А потом начинались очные ставки с немцами, которые проходили так: ее вводили в кабинет следователя, где сидел очумевший и мало что понимающий Карл или Фридрих. Он бросался к ней и говорил:
– Фрау Ольберг, подтвердите, что я только учился русскому языку в вашем кружке!
Следователь ставил вопрос:
– Вы подтверждаете, что Карл (имярек) был участником кружка Ольберга?
Соня отвечала:
– Да.
Карл подписывал: «Да».
Очная ставка кончалась, успокоенный Карл шел в свою камеру и не знал, что подписал себе смертный приговор. Соня возвращалась в камеру заплаканная и говорила:
– Вот семидесятый человек, на которого я дала ложное показание, но я ничего не могла поделать.
С ней справиться было легко.
Жене Гольцман было тридцать восемь лет. Она вступила в партию в первые дни революции.
Муж ее, писатель Иван Филипченко, был воспитанником Марии Ильиничны Ульяновой и в семье Ульяновых был своим человеком. Он разделял их нелюбовь к Сталину. По этому вопросу у Жени с ним были бесконечные столкновения и споры, приводившие Женю в отчаяние, потому что только два человека на свете для нее были дороже жизни: муж, который ввел ее в революцию и которого она считала честнейшим коммунистом и талантливым писателем, и Сталин, перед кем она преклонялась.
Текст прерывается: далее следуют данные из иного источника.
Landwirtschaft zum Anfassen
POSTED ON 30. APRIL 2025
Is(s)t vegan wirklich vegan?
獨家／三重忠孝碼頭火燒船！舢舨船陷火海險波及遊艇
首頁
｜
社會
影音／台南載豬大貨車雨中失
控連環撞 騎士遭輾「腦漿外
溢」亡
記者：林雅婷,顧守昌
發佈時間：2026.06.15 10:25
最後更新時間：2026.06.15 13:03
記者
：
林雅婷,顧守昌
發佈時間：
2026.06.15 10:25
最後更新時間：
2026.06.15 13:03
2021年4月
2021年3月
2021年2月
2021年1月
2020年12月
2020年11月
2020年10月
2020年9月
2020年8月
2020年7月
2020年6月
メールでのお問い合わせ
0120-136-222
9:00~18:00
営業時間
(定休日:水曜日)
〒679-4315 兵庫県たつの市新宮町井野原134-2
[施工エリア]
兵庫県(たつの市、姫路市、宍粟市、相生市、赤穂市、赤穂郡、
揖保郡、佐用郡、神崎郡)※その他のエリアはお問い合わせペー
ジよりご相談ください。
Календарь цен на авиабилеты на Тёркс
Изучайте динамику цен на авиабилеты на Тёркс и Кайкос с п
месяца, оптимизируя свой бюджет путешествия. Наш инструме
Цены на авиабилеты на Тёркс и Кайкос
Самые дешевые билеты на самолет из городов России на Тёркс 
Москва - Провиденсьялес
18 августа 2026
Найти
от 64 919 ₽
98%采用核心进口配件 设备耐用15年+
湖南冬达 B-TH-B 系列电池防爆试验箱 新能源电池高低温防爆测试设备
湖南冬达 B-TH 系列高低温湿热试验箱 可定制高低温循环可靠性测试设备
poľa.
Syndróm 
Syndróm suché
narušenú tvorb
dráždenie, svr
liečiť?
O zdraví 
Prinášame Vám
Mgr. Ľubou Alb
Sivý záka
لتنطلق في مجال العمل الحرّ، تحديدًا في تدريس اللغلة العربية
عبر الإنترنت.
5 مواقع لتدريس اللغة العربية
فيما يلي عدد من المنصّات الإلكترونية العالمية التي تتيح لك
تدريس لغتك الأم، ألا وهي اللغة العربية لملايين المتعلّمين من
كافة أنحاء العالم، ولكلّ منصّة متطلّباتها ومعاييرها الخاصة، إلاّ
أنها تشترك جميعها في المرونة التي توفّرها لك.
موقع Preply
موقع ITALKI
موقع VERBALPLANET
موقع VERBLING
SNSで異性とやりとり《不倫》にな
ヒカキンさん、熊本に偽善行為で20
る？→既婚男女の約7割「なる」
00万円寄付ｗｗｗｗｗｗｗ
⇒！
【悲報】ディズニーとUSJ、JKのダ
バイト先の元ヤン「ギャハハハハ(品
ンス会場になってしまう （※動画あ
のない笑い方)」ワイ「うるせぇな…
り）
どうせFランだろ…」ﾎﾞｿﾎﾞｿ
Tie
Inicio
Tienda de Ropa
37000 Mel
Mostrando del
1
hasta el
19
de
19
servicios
После ареста Филипченко Женю сразу не арестовали, а только вызвали на допрос, потом арестовали и стали вызывать на допросы каждый день. Она приходила с допросов мрачная, никогда не рассказывала в камере ни о чем. Когда мои соседки обучали меня, как держаться на следствии, учили, что много говорить не надо, а то так запутаешься, что и не вылезешь, советовали следить, как следователь записывает твои ответы, а то подпишешь совсем не то, что говорила, Женя резко их останавливала и говорила мне:
– Помните, что, если вы советский человек, вы должны помогать следствию раскрыть ужасный заговор. Часто то, что кажется незначительным, дает в руки следствия нить. Вы должны говорить всю правду и верить, что невинных не осуждают.
Но однажды Женя вернулась со следствия вся в слезах, с красными пятнами на лице и потребовала бумаги для письма Сталину. В этот день она не выдержала и поделилась со мной тем, что с ней происходило. Женя не только мне советовала говорить всю правду на следствии, но и сама считала своим партийным долгом не скрывать ничего от следователя. Таким образом она передала все высказывания Филипченко о Сталине, а также и всё, что о Сталине говорилось в Горках. За Женю ухватились. Ей дали очень квалифицированного следователя, который сначала обращался с ней как с членом партии, взывал к ее партийной совести, а потом, получив все интересующие его высказывания Филипченко, скомпоновал их и составил последний протокол в том смысле, что Филипченко собирался убить Сталина. Вот этот–то последний протокол Женя не подписала. Да, Филипченко считал, что страна вздохнет, когда Сталин умрет, и говорил «чтоб ему сгинуть», но совершать теракт он не собирался.